* Stored entries:
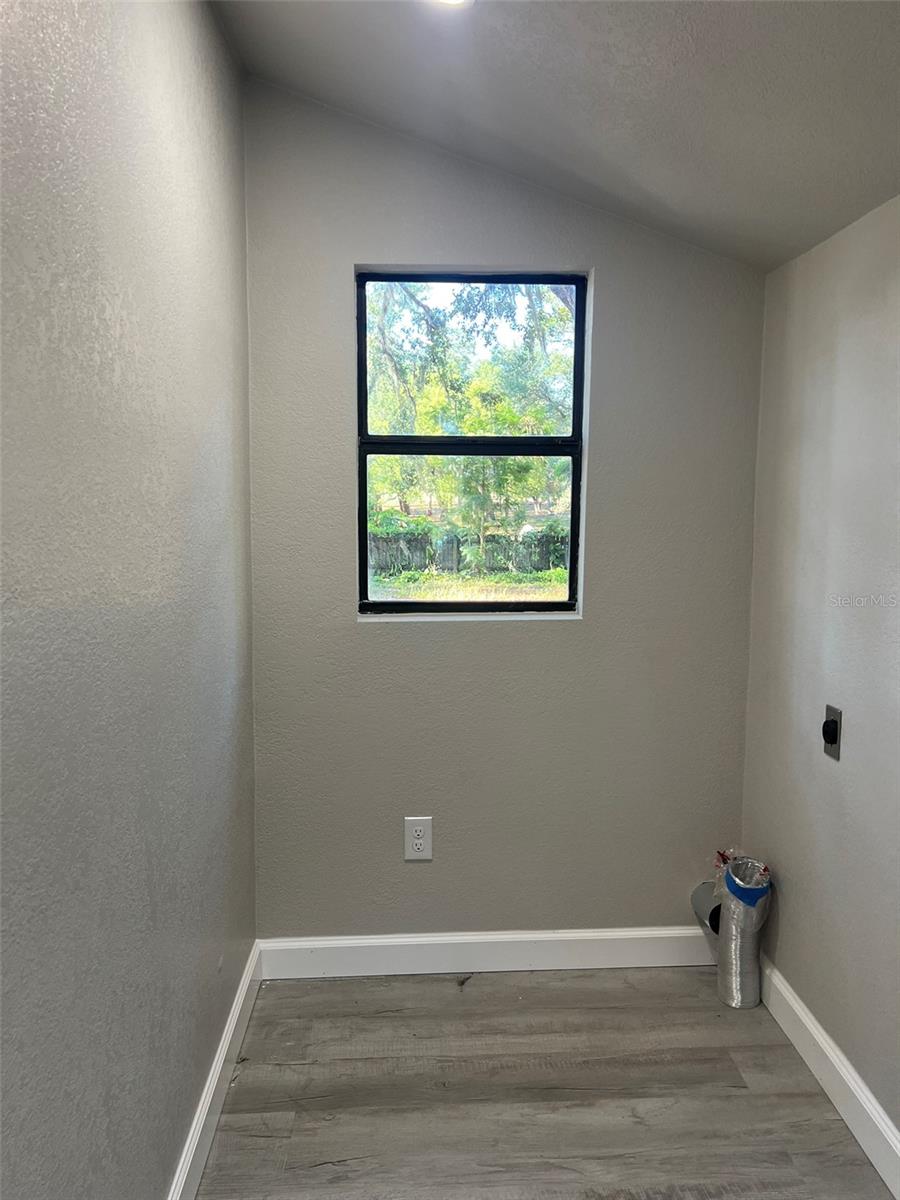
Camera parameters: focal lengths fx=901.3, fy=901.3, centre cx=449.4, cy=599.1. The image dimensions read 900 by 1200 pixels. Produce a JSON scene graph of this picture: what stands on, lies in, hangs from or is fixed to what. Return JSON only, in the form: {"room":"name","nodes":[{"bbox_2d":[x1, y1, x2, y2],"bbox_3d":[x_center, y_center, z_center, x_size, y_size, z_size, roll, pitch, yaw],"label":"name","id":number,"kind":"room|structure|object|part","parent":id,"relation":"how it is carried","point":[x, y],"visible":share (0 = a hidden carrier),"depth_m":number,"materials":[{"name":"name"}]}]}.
{"room":"laundry room","nodes":[
{"label":"laundry room","id":0,"kind":"room"},
{"bbox_2d":[0,0,258,1199],"bbox_3d":[-0.555,0.084,0.684,0.159,2.637,4.180,0,6,-3],"label":"left wall","id":1,"kind":"structure","parent":0,"point":[176,1125],"depth_m":1.44,"materials":[{"name":"grey paint"}]},
{"bbox_2d":[167,942,262,1199],"bbox_3d":[-0.497,1.294,1.020,0.017,0.121,3.575,0,6,-3],"label":"baseboard","id":2,"kind":"structure","parent":1,"relation":"attached to","point":[223,1047],"depth_m":2.12,"materials":[{"name":"white paint"}]},
{"bbox_2d":[242,80,765,936],"bbox_3d":[0.179,-0.151,2.766,1.597,2.611,0.162,0,6,-3],"label":"back wall","id":3,"kind":"structure","parent":0,"point":[515,641],"depth_m":2.72,"materials":[{"name":"grey paint"}]},
{"bbox_2d":[403,815,432,860],"bbox_3d":[-0.096,0.728,2.747,0.082,0.139,0.009,0,6,-3],"label":"electrical outlet","id":4,"kind":"object","parent":3,"relation":"attached to","point":[416,840],"visible":0.99,"depth_m":2.74,"materials":[{"name":"white plastic"}]},
{"bbox_2d":[355,267,591,620],"bbox_3d":[0.067,-0.455,2.802,0.718,1.072,0.083,0,6,-3],"label":"window","id":5,"kind":"structure","parent":3,"relation":"in","point":[542,606],"depth_m":2.80,"materials":[{"name":"black"}]},
{"bbox_3d":[0.059,-0.224,2.924,0.674,0.564,0.049,0,6,-3],"label":"sash","id":6,"kind":"part","parent":5,"relation":"part of","materials":[{"name":"black glass"}]},
{"bbox_3d":[0.053,-0.723,2.891,0.644,0.548,0.034,0,6,-3],"label":"sash","id":7,"kind":"part","parent":5,"relation":"part of","materials":[{"name":"glass"}]},
{"bbox_2d":[258,926,715,977],"bbox_3d":[0.206,1.101,2.821,1.548,0.118,0.016,0,6,-3],"label":"back baseboard","id":8,"kind":"structure","parent":3,"relation":"attached to","point":[424,939],"depth_m":2.81,"materials":[{"name":"white paint"}]},
{"bbox_2d":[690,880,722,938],"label":"pipe","id":9,"kind":"object","parent":3,"relation":"attached to","point":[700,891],"visible":0.44,"depth_m":2.79,"materials":[{"name":"metal"}]},
{"bbox_2d":[190,964,890,1199],"bbox_3d":[0.237,1.423,0.927,1.899,0.104,4.206,0,6,-3],"label":"floor","id":10,"kind":"structure","parent":0,"point":[478,994],"depth_m":2.22,"materials":[{"name":"grey laminate"}]},
{"bbox_2d":[697,848,772,1009],"bbox_3d":[0.839,0.964,2.697,0.181,0.441,0.268,0,6,-3],"label":"duct pipe","id":11,"kind":"object","parent":10,"relation":"on","point":[733,911],"visible":0.95,"depth_m":2.63,"materials":[{"name":"metal"}]},
{"bbox_2d":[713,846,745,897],"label":"plastic wrap","id":12,"kind":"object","parent":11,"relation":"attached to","point":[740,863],"visible":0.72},
{"bbox_2d":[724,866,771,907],"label":"blue tape","id":13,"kind":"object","parent":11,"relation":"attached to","point":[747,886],"visible":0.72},
{"bbox_2d":[213,0,899,269],"bbox_3d":[0.328,-1.106,0.782,2.212,0.231,4.237,0,6,-3],"label":"ceiling","id":14,"kind":"structure","parent":0,"point":[550,66],"depth_m":2.00,"materials":[{"name":"grey paint"}]},
{"bbox_2d":[428,0,473,7],"bbox_3d":[-0.013,-1.209,1.753,0.171,0.066,0.170,0,6,-3],"label":"ceiling light","id":15,"kind":"object","parent":14,"relation":"attached to","point":[456,1],"visible":0.98,"depth_m":1.81,"materials":[{"name":"white"}]},
{"bbox_2d":[740,194,899,1159],"bbox_3d":[1.091,0.252,0.885,0.158,2.259,3.924,0,6,-3],"label":"right wall","id":16,"kind":"structure","parent":0,"point":[782,934],"depth_m":2.22,"materials":[{"name":"grey paint"}]},
{"bbox_2d":[757,954,899,1199],"bbox_3d":[0.999,1.300,1.046,0.017,0.121,3.828,0,6,-3],"label":"right baseboard","id":17,"kind":"structure","parent":16,"relation":"attached to","point":[832,1055],"depth_m":2.18,"materials":[{"name":"white paint"}]},
{"bbox_2d":[822,704,842,760],"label":"electrical outlet","id":18,"kind":"object","parent":16,"relation":"attached to","point":[827,722],"visible":0.99,"depth_m":2.25,"materials":[{"name":"metal"}]},
{"label":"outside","id":19,"kind":"structure","parent":0,"visible":0},
{"bbox_2d":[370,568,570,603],"label":"lawn","id":20,"kind":"structure","parent":19,"point":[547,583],"materials":[{"name":"green plant"}]},
{"label":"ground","id":21,"kind":"structure","parent":19,"visible":0},
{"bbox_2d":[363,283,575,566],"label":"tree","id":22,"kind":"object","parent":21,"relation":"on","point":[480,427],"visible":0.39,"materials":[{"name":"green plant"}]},
{"bbox_2d":[366,527,573,578],"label":"fence","id":23,"kind":"object","parent":21,"relation":"on","point":[527,565],"visible":0.43,"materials":[{"name":"wood"}]}
]}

* Problem statement: Restate the records above word for word. Skip every picture.

* Answer section:
Camera parameters: focal lengths fx=901.3, fy=901.3, centre cx=449.4, cy=599.1. The image dimensions read 900 by 1200 pixels. Produce a JSON scene graph of this picture: what stands on, lies in, hangs from or is fixed to what. Return JSON only, in the form: {"room":"name","nodes":[{"bbox_2d":[x1, y1, x2, y2],"bbox_3d":[x_center, y_center, z_center, x_size, y_size, z_size, roll, pitch, yaw],"label":"name","id":number,"kind":"room|structure|object|part","parent":id,"relation":"how it is carried","point":[x, y],"visible":share (0 = a hidden carrier),"depth_m":number,"materials":[{"name":"name"}]}]}.
{"room":"laundry room","nodes":[
{"label":"laundry room","id":0,"kind":"room"},
{"bbox_2d":[0,0,258,1199],"bbox_3d":[-0.555,0.084,0.684,0.159,2.637,4.180,0,6,-3],"label":"left wall","id":1,"kind":"structure","parent":0,"point":[176,1125],"depth_m":1.44,"materials":[{"name":"grey paint"}]},
{"bbox_2d":[167,942,262,1199],"bbox_3d":[-0.497,1.294,1.020,0.017,0.121,3.575,0,6,-3],"label":"baseboard","id":2,"kind":"structure","parent":1,"relation":"attached to","point":[223,1047],"depth_m":2.12,"materials":[{"name":"white paint"}]},
{"bbox_2d":[242,80,765,936],"bbox_3d":[0.179,-0.151,2.766,1.597,2.611,0.162,0,6,-3],"label":"back wall","id":3,"kind":"structure","parent":0,"point":[515,641],"depth_m":2.72,"materials":[{"name":"grey paint"}]},
{"bbox_2d":[403,815,432,860],"bbox_3d":[-0.096,0.728,2.747,0.082,0.139,0.009,0,6,-3],"label":"electrical outlet","id":4,"kind":"object","parent":3,"relation":"attached to","point":[416,840],"visible":0.99,"depth_m":2.74,"materials":[{"name":"white plastic"}]},
{"bbox_2d":[355,267,591,620],"bbox_3d":[0.067,-0.455,2.802,0.718,1.072,0.083,0,6,-3],"label":"window","id":5,"kind":"structure","parent":3,"relation":"in","point":[542,606],"depth_m":2.80,"materials":[{"name":"black"}]},
{"bbox_3d":[0.059,-0.224,2.924,0.674,0.564,0.049,0,6,-3],"label":"sash","id":6,"kind":"part","parent":5,"relation":"part of","materials":[{"name":"black glass"}]},
{"bbox_3d":[0.053,-0.723,2.891,0.644,0.548,0.034,0,6,-3],"label":"sash","id":7,"kind":"part","parent":5,"relation":"part of","materials":[{"name":"glass"}]},
{"bbox_2d":[258,926,715,977],"bbox_3d":[0.206,1.101,2.821,1.548,0.118,0.016,0,6,-3],"label":"back baseboard","id":8,"kind":"structure","parent":3,"relation":"attached to","point":[424,939],"depth_m":2.81,"materials":[{"name":"white paint"}]},
{"bbox_2d":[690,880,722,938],"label":"pipe","id":9,"kind":"object","parent":3,"relation":"attached to","point":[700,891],"visible":0.44,"depth_m":2.79,"materials":[{"name":"metal"}]},
{"bbox_2d":[190,964,890,1199],"bbox_3d":[0.237,1.423,0.927,1.899,0.104,4.206,0,6,-3],"label":"floor","id":10,"kind":"structure","parent":0,"point":[478,994],"depth_m":2.22,"materials":[{"name":"grey laminate"}]},
{"bbox_2d":[697,848,772,1009],"bbox_3d":[0.839,0.964,2.697,0.181,0.441,0.268,0,6,-3],"label":"duct pipe","id":11,"kind":"object","parent":10,"relation":"on","point":[733,911],"visible":0.95,"depth_m":2.63,"materials":[{"name":"metal"}]},
{"bbox_2d":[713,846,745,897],"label":"plastic wrap","id":12,"kind":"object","parent":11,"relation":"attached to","point":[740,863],"visible":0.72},
{"bbox_2d":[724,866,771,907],"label":"blue tape","id":13,"kind":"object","parent":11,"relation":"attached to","point":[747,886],"visible":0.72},
{"bbox_2d":[213,0,899,269],"bbox_3d":[0.328,-1.106,0.782,2.212,0.231,4.237,0,6,-3],"label":"ceiling","id":14,"kind":"structure","parent":0,"point":[550,66],"depth_m":2.00,"materials":[{"name":"grey paint"}]},
{"bbox_2d":[428,0,473,7],"bbox_3d":[-0.013,-1.209,1.753,0.171,0.066,0.170,0,6,-3],"label":"ceiling light","id":15,"kind":"object","parent":14,"relation":"attached to","point":[456,1],"visible":0.98,"depth_m":1.81,"materials":[{"name":"white"}]},
{"bbox_2d":[740,194,899,1159],"bbox_3d":[1.091,0.252,0.885,0.158,2.259,3.924,0,6,-3],"label":"right wall","id":16,"kind":"structure","parent":0,"point":[782,934],"depth_m":2.22,"materials":[{"name":"grey paint"}]},
{"bbox_2d":[757,954,899,1199],"bbox_3d":[0.999,1.300,1.046,0.017,0.121,3.828,0,6,-3],"label":"right baseboard","id":17,"kind":"structure","parent":16,"relation":"attached to","point":[832,1055],"depth_m":2.18,"materials":[{"name":"white paint"}]},
{"bbox_2d":[822,704,842,760],"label":"electrical outlet","id":18,"kind":"object","parent":16,"relation":"attached to","point":[827,722],"visible":0.99,"depth_m":2.25,"materials":[{"name":"metal"}]},
{"label":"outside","id":19,"kind":"structure","parent":0,"visible":0},
{"bbox_2d":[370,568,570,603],"label":"lawn","id":20,"kind":"structure","parent":19,"point":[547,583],"materials":[{"name":"green plant"}]},
{"label":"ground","id":21,"kind":"structure","parent":19,"visible":0},
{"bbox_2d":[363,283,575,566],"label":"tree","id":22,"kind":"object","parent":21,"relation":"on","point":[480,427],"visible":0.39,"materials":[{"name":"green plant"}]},
{"bbox_2d":[366,527,573,578],"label":"fence","id":23,"kind":"object","parent":21,"relation":"on","point":[527,565],"visible":0.43,"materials":[{"name":"wood"}]}
]}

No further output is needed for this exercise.